→ **What is being asked**: Starting at the first line and ending at the last, reproduce the records below exactly.

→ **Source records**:
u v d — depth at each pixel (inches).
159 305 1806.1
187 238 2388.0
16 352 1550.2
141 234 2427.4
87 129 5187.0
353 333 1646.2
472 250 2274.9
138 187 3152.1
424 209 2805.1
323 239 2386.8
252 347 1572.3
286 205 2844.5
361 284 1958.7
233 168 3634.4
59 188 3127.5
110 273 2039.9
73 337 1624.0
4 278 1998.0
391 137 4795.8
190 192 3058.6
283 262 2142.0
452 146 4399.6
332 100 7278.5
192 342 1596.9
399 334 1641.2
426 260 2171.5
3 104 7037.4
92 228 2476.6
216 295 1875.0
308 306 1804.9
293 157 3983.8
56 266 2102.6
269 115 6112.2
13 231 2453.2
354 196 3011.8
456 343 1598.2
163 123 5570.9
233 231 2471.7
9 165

→ **Response area**:
u v d — depth at each pixel (inches).
159 305 1806.1
187 238 2388.0
16 352 1550.2
141 234 2427.4
87 129 5187.0
353 333 1646.2
472 250 2274.9
138 187 3152.1
424 209 2805.1
323 239 2386.8
252 347 1572.3
286 205 2844.5
361 284 1958.7
233 168 3634.4
59 188 3127.5
110 273 2039.9
73 337 1624.0
4 278 1998.0
391 137 4795.8
190 192 3058.6
283 262 2142.0
452 146 4399.6
332 100 7278.5
192 342 1596.9
399 334 1641.2
426 260 2171.5
3 104 7037.4
92 228 2476.6
216 295 1875.0
308 306 1804.9
293 157 3983.8
56 266 2102.6
269 115 6112.2
13 231 2453.2
354 196 3011.8
456 343 1598.2
163 123 5570.9
233 231 2471.7
9 165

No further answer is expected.